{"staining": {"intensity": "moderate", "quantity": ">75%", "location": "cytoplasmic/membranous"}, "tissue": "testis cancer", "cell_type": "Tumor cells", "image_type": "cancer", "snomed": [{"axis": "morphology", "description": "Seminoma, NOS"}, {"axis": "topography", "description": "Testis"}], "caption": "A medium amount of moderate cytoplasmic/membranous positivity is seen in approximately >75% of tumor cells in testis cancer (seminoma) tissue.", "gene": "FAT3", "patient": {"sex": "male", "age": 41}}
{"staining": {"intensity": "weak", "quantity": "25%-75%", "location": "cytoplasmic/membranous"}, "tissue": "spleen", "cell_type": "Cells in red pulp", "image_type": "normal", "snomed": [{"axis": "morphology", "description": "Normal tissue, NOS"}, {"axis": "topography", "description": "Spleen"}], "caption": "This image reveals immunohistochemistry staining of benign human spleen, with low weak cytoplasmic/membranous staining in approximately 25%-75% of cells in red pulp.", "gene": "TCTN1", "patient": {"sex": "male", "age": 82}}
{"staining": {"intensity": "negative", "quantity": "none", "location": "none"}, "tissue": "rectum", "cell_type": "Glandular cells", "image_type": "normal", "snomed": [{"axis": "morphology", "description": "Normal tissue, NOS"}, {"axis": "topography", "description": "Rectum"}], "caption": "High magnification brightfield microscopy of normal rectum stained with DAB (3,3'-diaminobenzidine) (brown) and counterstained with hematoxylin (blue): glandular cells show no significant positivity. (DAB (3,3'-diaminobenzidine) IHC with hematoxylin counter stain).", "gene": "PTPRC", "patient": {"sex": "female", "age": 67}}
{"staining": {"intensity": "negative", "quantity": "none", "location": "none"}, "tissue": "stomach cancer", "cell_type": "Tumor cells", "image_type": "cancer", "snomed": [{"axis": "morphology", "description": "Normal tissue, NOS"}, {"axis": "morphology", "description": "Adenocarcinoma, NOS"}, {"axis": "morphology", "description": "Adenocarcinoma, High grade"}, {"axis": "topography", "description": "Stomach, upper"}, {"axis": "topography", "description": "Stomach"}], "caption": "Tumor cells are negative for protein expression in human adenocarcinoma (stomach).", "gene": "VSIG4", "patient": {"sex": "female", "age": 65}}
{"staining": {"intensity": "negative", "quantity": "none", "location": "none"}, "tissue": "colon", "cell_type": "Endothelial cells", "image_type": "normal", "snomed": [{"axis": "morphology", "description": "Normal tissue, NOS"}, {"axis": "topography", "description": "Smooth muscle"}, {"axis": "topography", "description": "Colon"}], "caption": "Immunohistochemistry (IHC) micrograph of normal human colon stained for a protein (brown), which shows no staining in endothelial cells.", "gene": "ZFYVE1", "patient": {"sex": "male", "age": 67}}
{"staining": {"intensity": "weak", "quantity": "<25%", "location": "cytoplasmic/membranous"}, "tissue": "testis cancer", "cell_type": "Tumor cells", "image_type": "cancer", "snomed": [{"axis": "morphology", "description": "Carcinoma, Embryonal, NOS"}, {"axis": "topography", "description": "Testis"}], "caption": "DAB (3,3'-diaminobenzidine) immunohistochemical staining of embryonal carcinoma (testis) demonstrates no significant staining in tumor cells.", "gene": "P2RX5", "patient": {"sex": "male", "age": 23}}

**What to work on:** Print all the records precisely.

**Solved exercise:**
{"staining": {"intensity": "moderate", "quantity": ">75%", "location": "cytoplasmic/membranous"}, "tissue": "testis cancer", "cell_type": "Tumor cells", "image_type": "cancer", "snomed": [{"axis": "morphology", "description": "Seminoma, NOS"}, {"axis": "topography", "description": "Testis"}], "caption": "A medium amount of moderate cytoplasmic/membranous positivity is seen in approximately >75% of tumor cells in testis cancer (seminoma) tissue.", "gene": "FAT3", "patient": {"sex": "male", "age": 41}}
{"staining": {"intensity": "weak", "quantity": "25%-75%", "location": "cytoplasmic/membranous"}, "tissue": "spleen", "cell_type": "Cells in red pulp", "image_type": "normal", "snomed": [{"axis": "morphology", "description": "Normal tissue, NOS"}, {"axis": "topography", "description": "Spleen"}], "caption": "This image reveals immunohistochemistry staining of benign human spleen, with low weak cytoplasmic/membranous staining in approximately 25%-75% of cells in red pulp.", "gene": "TCTN1", "patient": {"sex": "male", "age": 82}}
{"staining": {"intensity": "negative", "quantity": "none", "location": "none"}, "tissue": "rectum", "cell_type": "Glandular cells", "image_type": "normal", "snomed": [{"axis": "morphology", "description": "Normal tissue, NOS"}, {"axis": "topography", "description": "Rectum"}], "caption": "High magnification brightfield microscopy of normal rectum stained with DAB (3,3'-diaminobenzidine) (brown) and counterstained with hematoxylin (blue): glandular cells show no significant positivity. (DAB (3,3'-diaminobenzidine) IHC with hematoxylin counter stain).", "gene": "PTPRC", "patient": {"sex": "female", "age": 67}}
{"staining": {"intensity": "negative", "quantity": "none", "location": "none"}, "tissue": "stomach cancer", "cell_type": "Tumor cells", "image_type": "cancer", "snomed": [{"axis": "morphology", "description": "Normal tissue, NOS"}, {"axis": "morphology", "description": "Adenocarcinoma, NOS"}, {"axis": "morphology", "description": "Adenocarcinoma, High grade"}, {"axis": "topography", "description": "Stomach, upper"}, {"axis": "topography", "description": "Stomach"}], "caption": "Tumor cells are negative for protein expression in human adenocarcinoma (stomach).", "gene": "VSIG4", "patient": {"sex": "female", "age": 65}}
{"staining": {"intensity": "negative", "quantity": "none", "location": "none"}, "tissue": "colon", "cell_type": "Endothelial cells", "image_type": "normal", "snomed": [{"axis": "morphology", "description": "Normal tissue, NOS"}, {"axis": "topography", "description": "Smooth muscle"}, {"axis": "topography", "description": "Colon"}], "caption": "Immunohistochemistry (IHC) micrograph of normal human colon stained for a protein (brown), which shows no staining in endothelial cells.", "gene": "ZFYVE1", "patient": {"sex": "male", "age": 67}}
{"staining": {"intensity": "weak", "quantity": "<25%", "location": "cytoplasmic/membranous"}, "tissue": "testis cancer", "cell_type": "Tumor cells", "image_type": "cancer", "snomed": [{"axis": "morphology", "description": "Carcinoma, Embryonal, NOS"}, {"axis": "topography", "description": "Testis"}], "caption": "DAB (3,3'-diaminobenzidine) immunohistochemical staining of embryonal carcinoma (testis) demonstrates no significant staining in tumor cells.", "gene": "P2RX5", "patient": {"sex": "male", "age": 23}}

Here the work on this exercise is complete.